Sumit Pal is an independent consultant in big data and data science working with multiple clients and advising them on their data architectures and big data solutions as well as providing hands on coding with Spark, Scala, Java and Python. Sumit has more than 22 years of experience in the software industry in various roles spanning companies from startups to enterprises.
Sumit has worked for Microsoft (SQL server development team), Oracle (OLAP development team) and Verizon (big data analytics team) in a career spanning 22 years. He has extensive experience in building scalable systems across the stack from middle-tier, data tier to visualization for analytics applications, using big data, and NoSQL databases. Sumit has deep expertise in database Internals, data warehouses, dimensional modeling & data science.
Sumit has built a Big Data Analyst Training course with Experfy. Sumit has also recently hiked to Mt. Everest Base Camp in Oct, 2016 at 18.2K feet. Sumit has MS and BS in Computer Science.
What prompted you to write this book?
The idea of the book originally evolved when a lady named Susan McDermott from Apress walked up to me, after I had done speaking at a Big Data Conference in Chicago, Nov, 2015. She requested me to look into the idea of writing a book on the same topic that I speak at conferences.
I thought about this idea for over a month and then decided to take up the challenge, since I felt - there is no one book in the marketplace that provides a good overview of the SQL on Big Data technologies out there both at an application and architectural level. This was a hard thing for me to do – since I had a lot of client commitments in terms of work and then the additional responsibility of writing my first book – but I do love to do hard things (easy things do not excite me) – so it was natural and I dived right into it.
Lot of the content of the book evolved from my speaking engagements at these Big Data Conferences.
Can you give a short summary of the book ?
The book helps one to learn various commercial and open source products that perform SQL on Big Data platforms. One can understand the architectures of the various SQL engines being used and how these tools work internally in terms of execution, data movement, latency, scalability, performance, and system requirements.
This book consolidates in one place solutions to the challenges associated with the requirements of speed, scalability, and the variety of operations needed for data integration and SQL operations. It provides in-depth insight into the products, architectures, and innovations happening in this rapidly evolving space.
The book covers how SQL on Big Data engines are permeating the OLTP, OLAP, and Operational analytics space and the rapidly evolving HTAP systems.
One will learn the details of SQL Engines for:
Interactive Architectures―Architecture to support low latency on large data sets
Streaming Architectures―Architecture to support queries on data in motion
Operational Architectures―Architected for transactional and operational systems to support transactions on Big Data platforms
Innovative Architectures―Exploration of the rapidly evolving newer SQL engines on Big Data with innovative ideas
The book will however, not teach you how to write SQL Queries
Who will benefit by reading this?
This book is targeted for Beginners and Intermediate experience level professionals. Anyone who wants to learn more about what is going on in the Big Data world with SQL applications would benefit from this book.

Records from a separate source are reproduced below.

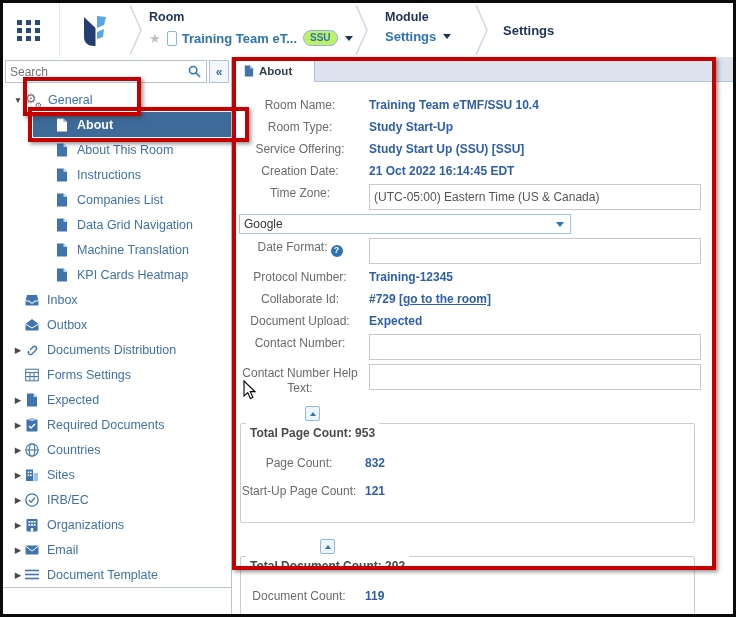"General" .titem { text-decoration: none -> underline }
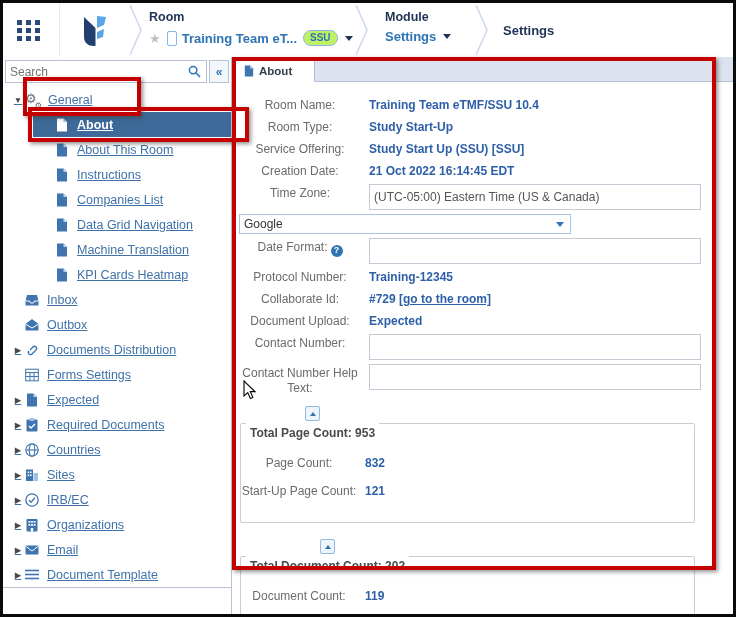"Room Name:" .flabel { text-align: center -> left }
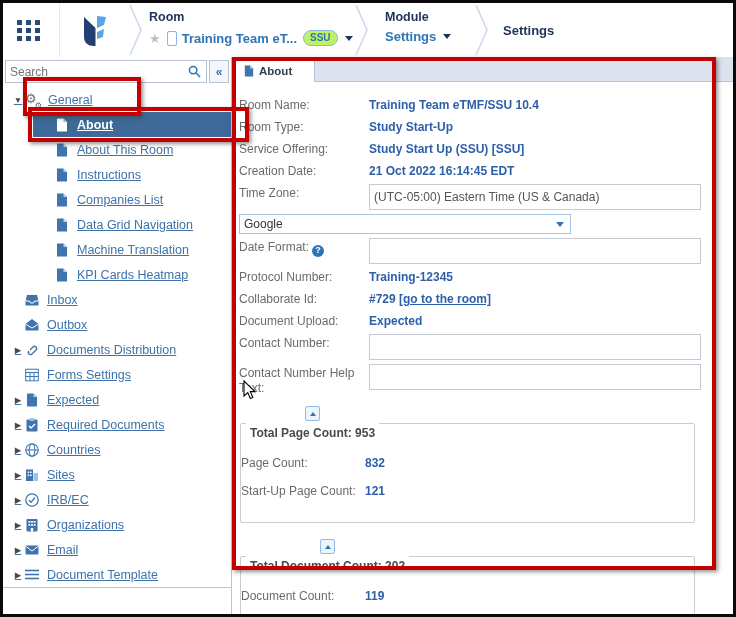"(UTC-05:00) Eastern Time (US &" .finput { height: 26px -> 20px }
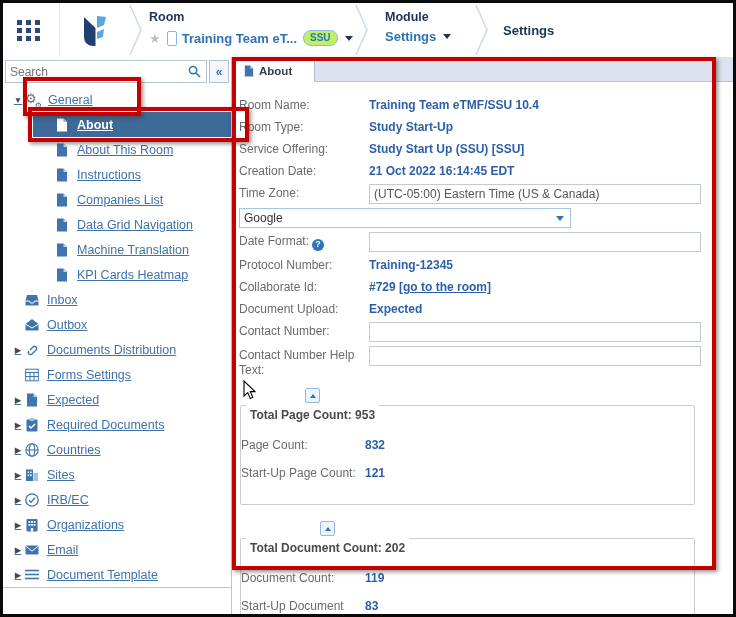"Maps Provider:" div.flabel { html: none -> <div>Maps Provider:</div> }
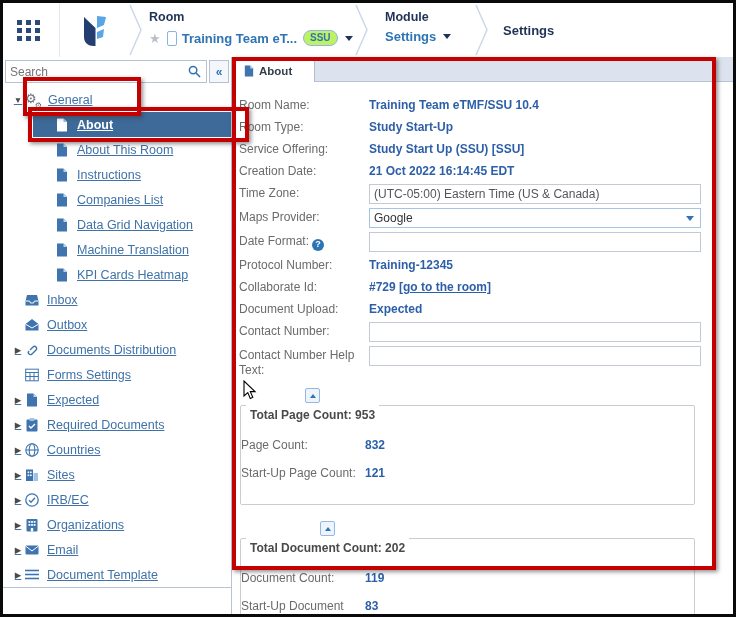"Document Upload:" div.frow { html: <div> <div>Document Upload:</div> <div>Expected</div> </div> -> none }
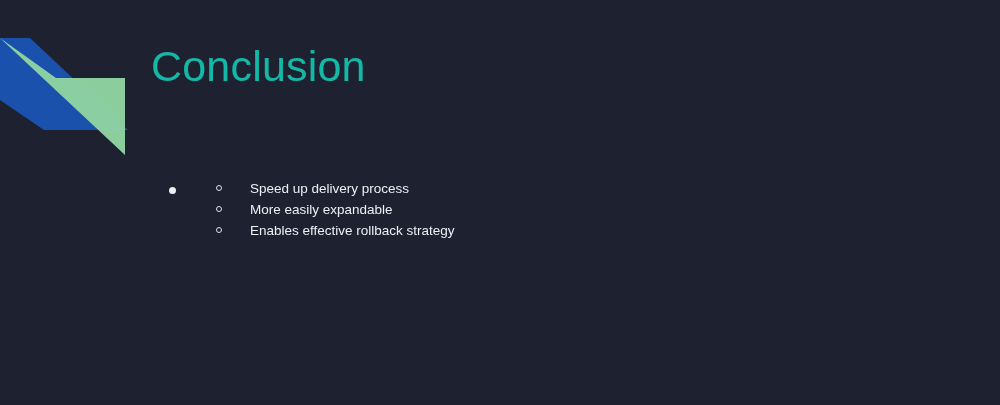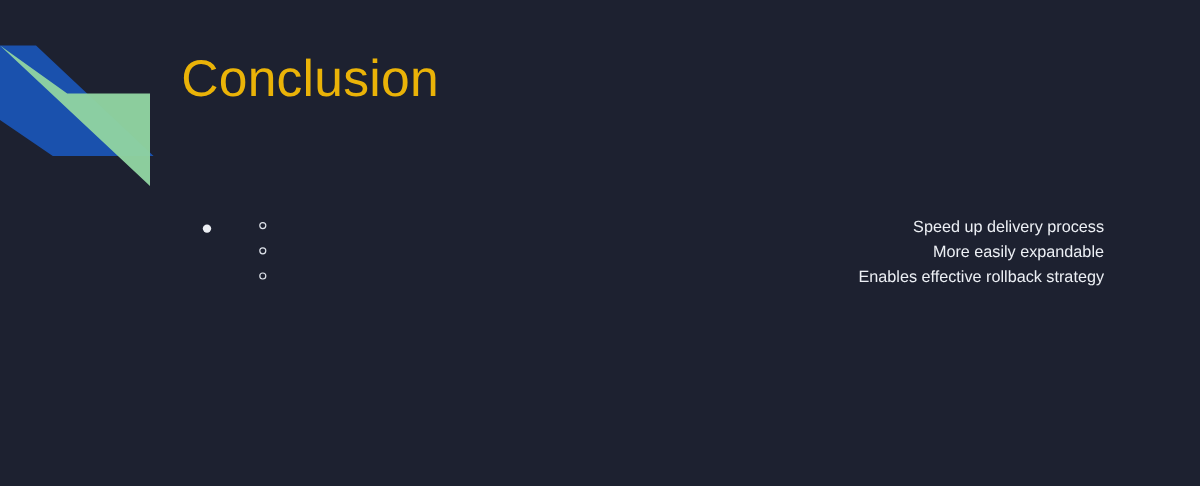"Conclusion" #slide-title { color: #eab308 -> #14b8a6 }
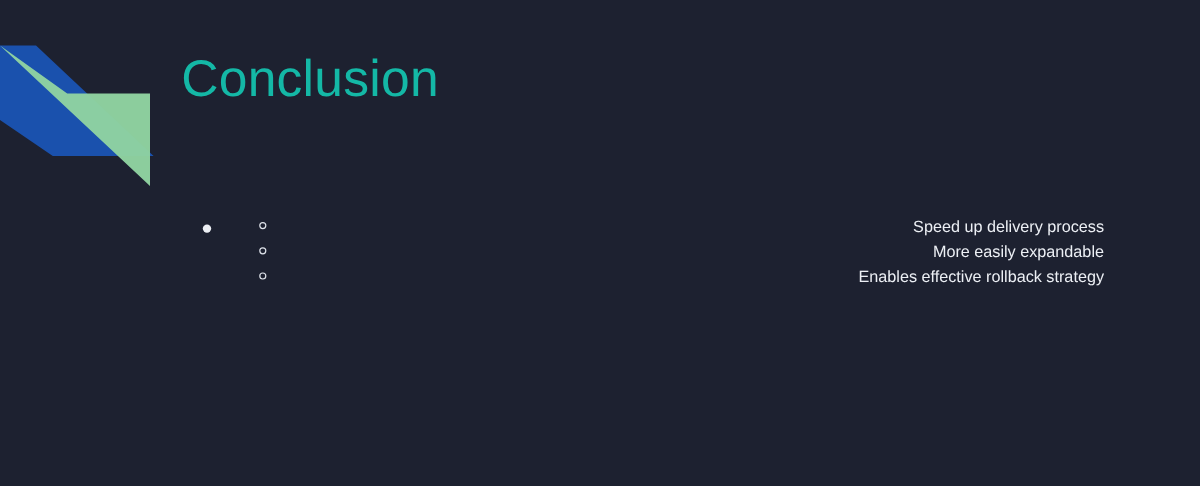"Speed up delivery process" .sub-wrap { text-align: right -> none }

The book provides insights into the best practices, recommendations and guidelines one needs to follow to choose SQL engine for solving their big data problems.
How is the book relevant now?
SQL has been in existence for last 40 years and Big Data for the last 10 years and their marriage is inevitable.
The whole Big Data Open Source and commercial space is teeming with innovative products and fierce competition to establish a foothold. Most professionals get lost in this forest and maze of products and it is often difficult to make product decisions based on marketing fluff.
The book consolidates in one place – various tools, products – SQL engines to work with Big Data across variety of data types and data sources – whether it is static data or fast data. It explores in-depth architectural underpinnings of some products and the major building blocks and core concepts of engineering gone into building these products and how they address some of the newer problems encountered by SQL engines with unstructured and semi-structured data.
Finally where can readers get this book?
Book is available at Amazon/Kindle, Barnes & Noble/Nook, Springer.com. It is available in subscription packages (e.g., Safari, Books24x7, SpringerLink) too.